Can I invest with a Permit B in Switzerland?

Yes. Permit B holders have no restrictions on investing in stocks, ETFs, cryptocurrency, or contributing to Pillar 3a. The only restriction is on investment property. You cannot buy real estate purely for rental income with a B permit (only your primary residence).

Do I need to file taxes if I earn under CHF 120,000?

If you have a Permit B and earn under CHF 120,000, your taxes are typically withheld at source and you don’t need to file a return. However, you may choose to file if you have significant deductions (like Pillar 3a contributions) that would reduce your tax burden. Above CHF 120,000, you must file a return.

What happens to my investments if I leave Switzerland?

Your brokerage investments remain yours. You can keep them or transfer them. For Pillar 3a, you can withdraw the full amount when you permanently leave Switzerland. For Pillar 2, if you move to an EU country, you can only withdraw the over-mandatory portion; the rest stays in a vested benefits account. If you move outside the EU, you can withdraw everything.

Should I use a Swiss or foreign broker?

For most expats, a foreign broker like Interactive Brokers offers dramatically lower fees, often 10-20x cheaper than traditional Swiss banks. The tradeoff is less hand-holding and a more complex interface. If you value Swiss regulation and simplicity, Saxo Bank or Swissquote are good middle-ground options.

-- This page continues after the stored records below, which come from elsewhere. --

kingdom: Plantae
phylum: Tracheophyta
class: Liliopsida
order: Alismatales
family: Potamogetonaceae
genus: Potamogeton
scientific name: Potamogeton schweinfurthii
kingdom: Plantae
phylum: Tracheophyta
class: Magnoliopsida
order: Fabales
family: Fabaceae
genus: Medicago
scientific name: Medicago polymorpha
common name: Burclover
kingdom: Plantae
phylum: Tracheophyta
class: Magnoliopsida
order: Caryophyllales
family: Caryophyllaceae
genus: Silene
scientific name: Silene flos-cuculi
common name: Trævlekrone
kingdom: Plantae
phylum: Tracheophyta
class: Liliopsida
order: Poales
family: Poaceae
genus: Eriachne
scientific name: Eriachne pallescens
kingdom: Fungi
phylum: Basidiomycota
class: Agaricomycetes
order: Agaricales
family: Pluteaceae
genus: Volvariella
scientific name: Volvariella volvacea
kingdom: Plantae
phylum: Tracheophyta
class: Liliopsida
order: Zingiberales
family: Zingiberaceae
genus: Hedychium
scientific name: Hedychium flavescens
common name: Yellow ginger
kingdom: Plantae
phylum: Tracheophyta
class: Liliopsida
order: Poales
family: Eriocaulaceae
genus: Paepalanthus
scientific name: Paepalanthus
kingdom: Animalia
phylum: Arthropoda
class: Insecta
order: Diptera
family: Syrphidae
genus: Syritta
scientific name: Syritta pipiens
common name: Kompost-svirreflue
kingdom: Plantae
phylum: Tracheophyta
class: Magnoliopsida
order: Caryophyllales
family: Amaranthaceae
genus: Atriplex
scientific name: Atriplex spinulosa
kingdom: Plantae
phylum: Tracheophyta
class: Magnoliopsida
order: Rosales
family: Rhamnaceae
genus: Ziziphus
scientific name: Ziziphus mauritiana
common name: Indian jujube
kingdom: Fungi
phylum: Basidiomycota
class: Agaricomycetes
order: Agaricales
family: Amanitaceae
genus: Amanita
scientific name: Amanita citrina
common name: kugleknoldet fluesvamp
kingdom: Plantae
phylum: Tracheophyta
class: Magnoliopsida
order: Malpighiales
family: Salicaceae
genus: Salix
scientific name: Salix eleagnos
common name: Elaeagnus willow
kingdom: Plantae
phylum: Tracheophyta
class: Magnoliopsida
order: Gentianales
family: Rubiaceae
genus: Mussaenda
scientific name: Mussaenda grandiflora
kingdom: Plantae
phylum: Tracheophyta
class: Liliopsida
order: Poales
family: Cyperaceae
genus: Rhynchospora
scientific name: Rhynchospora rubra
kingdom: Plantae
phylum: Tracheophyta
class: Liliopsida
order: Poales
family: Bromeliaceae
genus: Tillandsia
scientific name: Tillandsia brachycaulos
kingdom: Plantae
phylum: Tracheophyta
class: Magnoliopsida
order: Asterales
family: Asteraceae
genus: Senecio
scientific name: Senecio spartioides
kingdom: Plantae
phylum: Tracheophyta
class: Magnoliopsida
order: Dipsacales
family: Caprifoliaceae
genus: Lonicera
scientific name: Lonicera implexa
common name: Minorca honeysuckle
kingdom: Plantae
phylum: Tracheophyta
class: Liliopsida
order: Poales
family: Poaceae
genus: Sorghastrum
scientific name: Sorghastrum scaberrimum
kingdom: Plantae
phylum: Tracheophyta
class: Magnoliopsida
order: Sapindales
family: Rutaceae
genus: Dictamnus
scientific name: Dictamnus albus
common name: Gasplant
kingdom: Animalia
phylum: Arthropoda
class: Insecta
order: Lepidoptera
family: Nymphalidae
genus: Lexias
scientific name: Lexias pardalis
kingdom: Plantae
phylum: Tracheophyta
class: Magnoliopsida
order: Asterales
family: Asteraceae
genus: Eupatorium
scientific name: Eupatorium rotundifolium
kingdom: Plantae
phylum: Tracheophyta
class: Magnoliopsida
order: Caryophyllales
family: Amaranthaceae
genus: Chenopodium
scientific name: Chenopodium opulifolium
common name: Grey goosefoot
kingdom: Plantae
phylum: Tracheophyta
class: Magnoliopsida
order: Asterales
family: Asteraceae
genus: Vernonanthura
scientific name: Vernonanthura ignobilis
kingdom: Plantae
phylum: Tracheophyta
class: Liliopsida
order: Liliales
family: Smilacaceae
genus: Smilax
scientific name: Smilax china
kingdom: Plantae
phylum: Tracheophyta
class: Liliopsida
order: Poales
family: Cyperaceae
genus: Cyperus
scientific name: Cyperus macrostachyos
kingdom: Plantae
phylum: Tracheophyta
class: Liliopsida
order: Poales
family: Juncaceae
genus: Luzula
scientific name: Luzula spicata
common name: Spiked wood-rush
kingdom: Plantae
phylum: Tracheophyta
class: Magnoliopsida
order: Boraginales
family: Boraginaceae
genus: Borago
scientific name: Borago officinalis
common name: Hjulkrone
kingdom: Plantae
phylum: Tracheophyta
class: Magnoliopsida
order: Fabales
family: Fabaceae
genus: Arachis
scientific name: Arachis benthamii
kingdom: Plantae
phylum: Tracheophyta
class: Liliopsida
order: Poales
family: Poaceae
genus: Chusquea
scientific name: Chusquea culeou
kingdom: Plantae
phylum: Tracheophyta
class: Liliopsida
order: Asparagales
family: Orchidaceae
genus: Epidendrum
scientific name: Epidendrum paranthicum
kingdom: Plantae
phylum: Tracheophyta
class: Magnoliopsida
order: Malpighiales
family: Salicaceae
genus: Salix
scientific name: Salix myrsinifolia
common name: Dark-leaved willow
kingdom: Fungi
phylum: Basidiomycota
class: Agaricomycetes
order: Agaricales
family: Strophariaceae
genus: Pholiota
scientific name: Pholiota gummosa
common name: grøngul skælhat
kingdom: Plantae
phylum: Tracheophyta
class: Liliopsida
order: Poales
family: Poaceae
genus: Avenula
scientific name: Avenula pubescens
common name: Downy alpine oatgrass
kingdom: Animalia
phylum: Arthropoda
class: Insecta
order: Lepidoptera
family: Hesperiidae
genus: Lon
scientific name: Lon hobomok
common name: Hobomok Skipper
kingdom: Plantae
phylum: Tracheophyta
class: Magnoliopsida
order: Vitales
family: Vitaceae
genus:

How much should I invest monthly?

First, max your Pillar 3a (CHF 605/month to reach the CHF 7,258 annual limit). After that, invest whatever you can afford beyond your emergency fund and monthly expenses. Even CHF 500/month invested consistently over 20 years at 7% average returns grows to over CHF 260,000. Start with what you have and increase over time.

Is Pillar 3a worth it for expats who might leave?

Absolutely. The immediate tax savings (CHF 1,500-2,500/year) are yours regardless of how long you stay. If you leave Switzerland, you can withdraw your entire Pillar 3a balance. You’ll pay a small withdrawal tax, but you’ll still come out ahead compared to not contributing. Even staying for just 2-3 years makes it worthwhile.

What’s the minimum amount to start investing?

With Interactive Brokers, there’s no minimum. You can start with CHF 100 or CHF 1,000. For Pillar 3a providers like VIAC or Finpension, you can contribute as little as CHF 100/month. The important thing is to start. You can always increase your contributions as your income grows.

Can I invest in US stocks from Switzerland?

Yes. Through Interactive Brokers, you have full access to US markets. You can buy individual US stocks or US-domiciled ETFs like VT, VOO, or VTI. You’ll need to complete a W-8BEN form to get the reduced 15% dividend withholding rate (instead of 30%). Be aware of US estate tax implications if your US holdings exceed $60,000.

Disclaimer: This article is for educational purposes only and does not constitute financial advice. Investment decisions should be based on your personal situation. Consult a qualified financial advisor for personalized guidance.